Something extraordinary in the heart of Europe

Documenta 15 has at its core the concept of ‘Lumbung’, which, translated from Indonesian, is a granary where excess rice is placed and then redistributed to the community. The ‘Lumbung Orationes’ are conceived as a kind of ‘barn prayers’. A group prayer is performed by hundreds of Africans in the heart of Europe, integrating voodoo with elements of other religions; a big collective prayer that something significant will happen for Europe and the World during the opening period of Documenta 15. What will happen as a result of this prayer will be documented on this website.

But what is “true”? What is ‘true’ in a world where the truth increasingly coincides with the way the truth is communicated?

After the liberation of the concentration camps at the end of the Second World War, the allied forces organised “tours” for the German civilians inside the concentration camps to show them what the “truth” was. In turn, these ‘special tours’ were filmed by a camera to demonstrate a second truth: to show the world what had happened and that the German population had learned the truth.

In 2022 it is as if each of us can organise their own ‘special tour’ for all kinds of small and big truths. Our smartphones can produce information, consume information and share information. Each one of us is a TV network. This information overload risks suffocating and anaesthetising us. To continue our metaphor: on the one hand, we can no longer understand what happened in the ‘concentration camp’ and, on the other hand, we are addicted to a thousand truths that happened in the concentration camp. Suffocated and anaesthetised. Victims and perpetrators of an information overload.

In the last 10-15 years, the progressive digitalisation of our lives has deluded us into believing that we live in an interconnected community. In reality, the internet and social networks lock each of us into individualistic cages. Each one of us in this cage has to optimise their performance and is led to exalt his narcissism. We have eliminated rituals from our lives. The ritual, like the “feast day”, allows us to live the “time of the gods”, the solemn time. The ritual becomes an interstice where we can recover the relationship with our roots (the earth) and the mystery of transcendence (the sky).
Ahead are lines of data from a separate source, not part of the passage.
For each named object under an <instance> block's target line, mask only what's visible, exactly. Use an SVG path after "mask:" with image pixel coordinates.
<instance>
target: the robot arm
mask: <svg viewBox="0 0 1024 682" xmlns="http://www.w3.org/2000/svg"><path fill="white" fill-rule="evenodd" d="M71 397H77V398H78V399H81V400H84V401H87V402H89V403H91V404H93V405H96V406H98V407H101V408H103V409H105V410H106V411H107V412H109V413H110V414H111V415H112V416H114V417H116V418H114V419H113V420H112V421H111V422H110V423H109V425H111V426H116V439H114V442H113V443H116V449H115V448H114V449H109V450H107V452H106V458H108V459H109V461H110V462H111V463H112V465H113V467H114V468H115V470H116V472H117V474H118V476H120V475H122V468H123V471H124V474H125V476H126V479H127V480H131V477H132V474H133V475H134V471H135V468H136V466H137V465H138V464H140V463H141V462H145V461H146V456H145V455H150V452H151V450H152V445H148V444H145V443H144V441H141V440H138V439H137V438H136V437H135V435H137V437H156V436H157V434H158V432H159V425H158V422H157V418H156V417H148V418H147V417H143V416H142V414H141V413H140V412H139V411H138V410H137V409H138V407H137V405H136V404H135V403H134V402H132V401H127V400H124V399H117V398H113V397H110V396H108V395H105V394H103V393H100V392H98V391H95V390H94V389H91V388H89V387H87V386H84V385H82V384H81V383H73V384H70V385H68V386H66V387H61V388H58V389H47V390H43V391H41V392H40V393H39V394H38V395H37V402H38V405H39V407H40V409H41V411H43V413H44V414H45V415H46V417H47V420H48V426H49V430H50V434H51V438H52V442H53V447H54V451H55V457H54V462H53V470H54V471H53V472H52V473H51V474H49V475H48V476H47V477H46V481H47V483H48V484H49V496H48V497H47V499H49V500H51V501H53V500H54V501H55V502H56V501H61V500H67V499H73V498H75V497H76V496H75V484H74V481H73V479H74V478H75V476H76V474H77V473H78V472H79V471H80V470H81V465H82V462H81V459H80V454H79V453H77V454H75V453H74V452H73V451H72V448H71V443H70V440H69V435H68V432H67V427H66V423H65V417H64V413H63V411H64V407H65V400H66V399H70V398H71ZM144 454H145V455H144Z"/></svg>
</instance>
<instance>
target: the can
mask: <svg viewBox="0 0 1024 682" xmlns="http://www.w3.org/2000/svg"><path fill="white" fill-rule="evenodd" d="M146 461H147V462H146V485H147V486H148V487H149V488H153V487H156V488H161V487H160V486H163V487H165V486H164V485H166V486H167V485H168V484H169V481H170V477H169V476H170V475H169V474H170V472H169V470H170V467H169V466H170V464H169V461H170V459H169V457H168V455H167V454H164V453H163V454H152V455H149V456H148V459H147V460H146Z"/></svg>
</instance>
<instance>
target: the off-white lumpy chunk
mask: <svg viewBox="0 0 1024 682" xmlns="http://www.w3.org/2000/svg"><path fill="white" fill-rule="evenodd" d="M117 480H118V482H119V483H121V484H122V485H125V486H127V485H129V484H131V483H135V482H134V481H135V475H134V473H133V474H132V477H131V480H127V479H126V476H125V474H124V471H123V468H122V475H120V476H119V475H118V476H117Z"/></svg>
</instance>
When I was a child, I learned a Catholic prayer from St Bernard that allows one to see any request made to God granted. I remember that this prayer has always worked, and I am convinced that it will work again this time, integrated in the Voodoo ritual organised in Kassel. Not only will this “collective prayer” have consequences, but these consequences will be evident and can be documented on this website. Art allows us to take this luxury, this space of possibility. This “Lumbung of Prayers”.

a ritual that breaks the cage of colonialism

Colonialism implies the domination and corruption-buying of the Other and the Different. The Other and the Different are domesticated and sterilised to become acceptable.

Contemporary art often presents works related to cultures that tend to be marginalised, we can think of indigenous cultures, Afro-American culture, but also women’s rights and the LGBTQ world. But these artworks tend to sterilise these cultures and make them acceptable and digestible. In all these cases, we can indeed speak of a ‘return colonialism’ for works that are domesticated and to be hung in some luxury flat.

On the contrary, this ritual represents an authentic, shameless and wild force that posits prayer as the supreme good: an immaterial good that is put outside the logic of money, purchase and utilitarian exchange. The nature of the project and its gratuitousness shatter the cages of any old colonialist scheme. Sarcastically and ironically, this ritual seems to satiate the West’s desire for the exotic and politically correct: so many people from a different culture purifying themselves in order to be accepted. In reality, the Voodoo ritual, which also incorporates elements of other religions, represents a purification ritual necessary for prayer. This ritual in the heart of Europe wants to be a ‘premonition’ of a possible future and wants to celebrate an authentic and equal cultural exchange. 

In the Mediterranean region there is a “demographic transition” that in just one century will cause the inhabitants of Africa to grow by 530%, going from 43.5 million to 274 million people. The tensions unleashed by the Russian-Ukrainian war further challenge the values of Europe and the Western world. The inability to export grain from Ukraine may cause a severe famine in Africa itself. Moreover, climate changes have rendered some areas of Africa uninhabitable (the UN expects about fifty million climate refugees only from Africa by 2050); strong political instabilities have resulted in civil wars and genocides in Sudan, Eritrea, Central Africa, Congo, Libya and Chad; finally, 30 million people are suffering from starvation in Ethiopia, Somalia, South Sudan, northern Kenya, and around Lake Chad.

Every kind of instability implies a sudden and traumatic relationship with the Other and the Different. “Lumbung Orationes” arrive in Kassel as a “positive attack” aimed at reconstructing sense and meaning. Can we see the great migratory flows and the relationship with other cultures as a source of strength? Is it possible to eliminate all underhand colonialist relations in this encounter? On this site, we will see if the striking and manifest effects of this prayer can answer these questions.